[AUFGABE A] Schreibe aus den Einträgen die Zeilen vom Anfang bis einschließlich der Zeile mit "Our site uses" unverändert ab.

[ÜBUNGSTEXT]
Dabei sollten die TB2-Drohnen eigentlich keine besondere Wirkung erzielen, da es sich um langsam fliegende Luftfahrzeuge für mittlere Flughöhen handle, die zudem leicht über Radar zu orten sind, so Watling. Er erklärt: "Die Russen haben sehr leistungsfähige Luftabwehrsysteme, sodass die Drohnen abgeschossen werden müssten." Wenn sich die russischen Truppen also über Zeit besser organisieren und ihre Luftabwehr in Stellung bringen, wird der Einsatz-Spielraum und die Effektivität der Drohnen also nachlassen.
Auch für den Drohnen-Experten David Hambling ist es verblüffend zu sehen, wie die Bayraktars russische Militäreinheiten außer Gefecht setzen können, sagte er gegenüber NBC News. Dabei sollte es laut Hambling für das russische Militär ein Leichtes sein, die Drohnen zu entschärfen: "Es ist buchstäblich wie ein Flugzeug aus dem Ersten Weltkrieg, was die Leistung angeht. Es hat 110 PS", sagt er und fügt an: "Es ist eine Tontaube – ein wirklich einfaches Ziel." Dabei handelt es sich um ein weiteres Indiz dafür, dass Militärexperten und Russland selbst die Fähigkeiten des russischen Militärs überschätzt haben.
Auf Twitter wird die Effektivität der türkischen Drohnen ebenfalls gefeiert. So kursieren zahlreiche Videos, auf denen zu sehen ist, wie die Bayraktar-Drohnen russische Panzer zerstören. Sogar der ukrainische Botschafter in der Türkei, Wasyl Bodnar, teilte ein solches Video.
Aaron Stein, der Forschungsdirektor am Foreign Policy Research Institute in den USA, erklärt: "Die Videos haben die Leute in Verzückung versetzt, weil sie einen Luftangriff in hoher Auflösung zeigen." Für ihn sind die Aufnahmen deshalb auch für die "Propaganda-Seite" des Krieges wichtig.
Sogar ein "Bayraktar"-Lied gibt es inzwischen mit Beats, die rhythmisch mit dem Geräusch von Explosionen zusammenfallen. Es wurde bei YouTube hochgeladen und wird im ukrainischen Radio gespielt.

[BEREITGESTELLTE DATEN]
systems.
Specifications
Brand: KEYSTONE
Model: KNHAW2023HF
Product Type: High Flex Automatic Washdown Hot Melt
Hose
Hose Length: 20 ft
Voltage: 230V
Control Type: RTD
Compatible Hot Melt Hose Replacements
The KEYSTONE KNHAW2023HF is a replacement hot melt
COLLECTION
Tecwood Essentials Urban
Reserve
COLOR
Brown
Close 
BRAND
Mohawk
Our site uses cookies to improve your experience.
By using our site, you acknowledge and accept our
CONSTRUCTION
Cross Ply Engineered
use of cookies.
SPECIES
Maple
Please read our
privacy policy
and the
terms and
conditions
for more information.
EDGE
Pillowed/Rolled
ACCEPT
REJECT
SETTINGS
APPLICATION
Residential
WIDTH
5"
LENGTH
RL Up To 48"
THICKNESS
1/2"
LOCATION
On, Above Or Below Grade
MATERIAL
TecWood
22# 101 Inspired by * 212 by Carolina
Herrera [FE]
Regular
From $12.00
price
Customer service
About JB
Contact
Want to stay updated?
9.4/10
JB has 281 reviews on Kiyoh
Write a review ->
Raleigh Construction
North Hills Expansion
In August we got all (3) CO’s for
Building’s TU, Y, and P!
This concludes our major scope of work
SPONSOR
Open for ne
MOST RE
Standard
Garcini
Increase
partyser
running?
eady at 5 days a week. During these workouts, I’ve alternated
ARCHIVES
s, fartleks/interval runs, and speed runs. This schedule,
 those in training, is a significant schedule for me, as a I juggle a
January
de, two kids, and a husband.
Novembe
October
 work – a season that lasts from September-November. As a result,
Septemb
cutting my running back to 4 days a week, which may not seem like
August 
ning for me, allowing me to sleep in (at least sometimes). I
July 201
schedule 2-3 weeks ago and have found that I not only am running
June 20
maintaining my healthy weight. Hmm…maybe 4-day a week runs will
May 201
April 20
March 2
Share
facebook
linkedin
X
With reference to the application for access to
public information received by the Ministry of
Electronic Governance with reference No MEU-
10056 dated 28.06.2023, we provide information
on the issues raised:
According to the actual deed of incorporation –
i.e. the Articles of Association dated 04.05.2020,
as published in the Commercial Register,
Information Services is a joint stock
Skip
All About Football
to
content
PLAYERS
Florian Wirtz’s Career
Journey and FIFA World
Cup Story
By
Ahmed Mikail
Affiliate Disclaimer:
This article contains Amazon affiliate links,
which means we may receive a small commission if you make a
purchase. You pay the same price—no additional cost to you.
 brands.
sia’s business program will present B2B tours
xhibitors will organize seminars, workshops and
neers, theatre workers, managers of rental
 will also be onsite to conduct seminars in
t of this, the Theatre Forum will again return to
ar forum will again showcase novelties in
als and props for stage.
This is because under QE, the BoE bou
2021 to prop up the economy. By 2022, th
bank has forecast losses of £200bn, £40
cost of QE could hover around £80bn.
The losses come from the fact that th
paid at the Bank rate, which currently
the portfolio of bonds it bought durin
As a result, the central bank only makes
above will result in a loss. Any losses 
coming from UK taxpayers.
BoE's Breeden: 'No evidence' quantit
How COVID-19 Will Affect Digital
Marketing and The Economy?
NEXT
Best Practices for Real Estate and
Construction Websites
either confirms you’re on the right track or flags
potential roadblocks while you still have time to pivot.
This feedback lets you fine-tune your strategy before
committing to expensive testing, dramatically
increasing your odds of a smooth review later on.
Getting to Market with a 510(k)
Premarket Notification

[AUFGABE B] Welche Funktion hat Aaron Stein laut dem Übungstext inne?

[ERGEBNIS A]
systems.
Specifications
Brand: KEYSTONE
Model: KNHAW2023HF
Product Type: High Flex Automatic Washdown Hot Melt
Hose
Hose Length: 20 ft
Voltage: 230V
Control Type: RTD
Compatible Hot Melt Hose Replacements
The KEYSTONE KNHAW2023HF is a replacement hot melt
COLLECTION
Tecwood Essentials Urban
Reserve
COLOR
Brown
Close 
BRAND
Mohawk
Our site uses cookies to improve your experience.

[ERGEBNIS B] Er ist Forschungsdirektor am Foreign Policy Research Institute in den USA.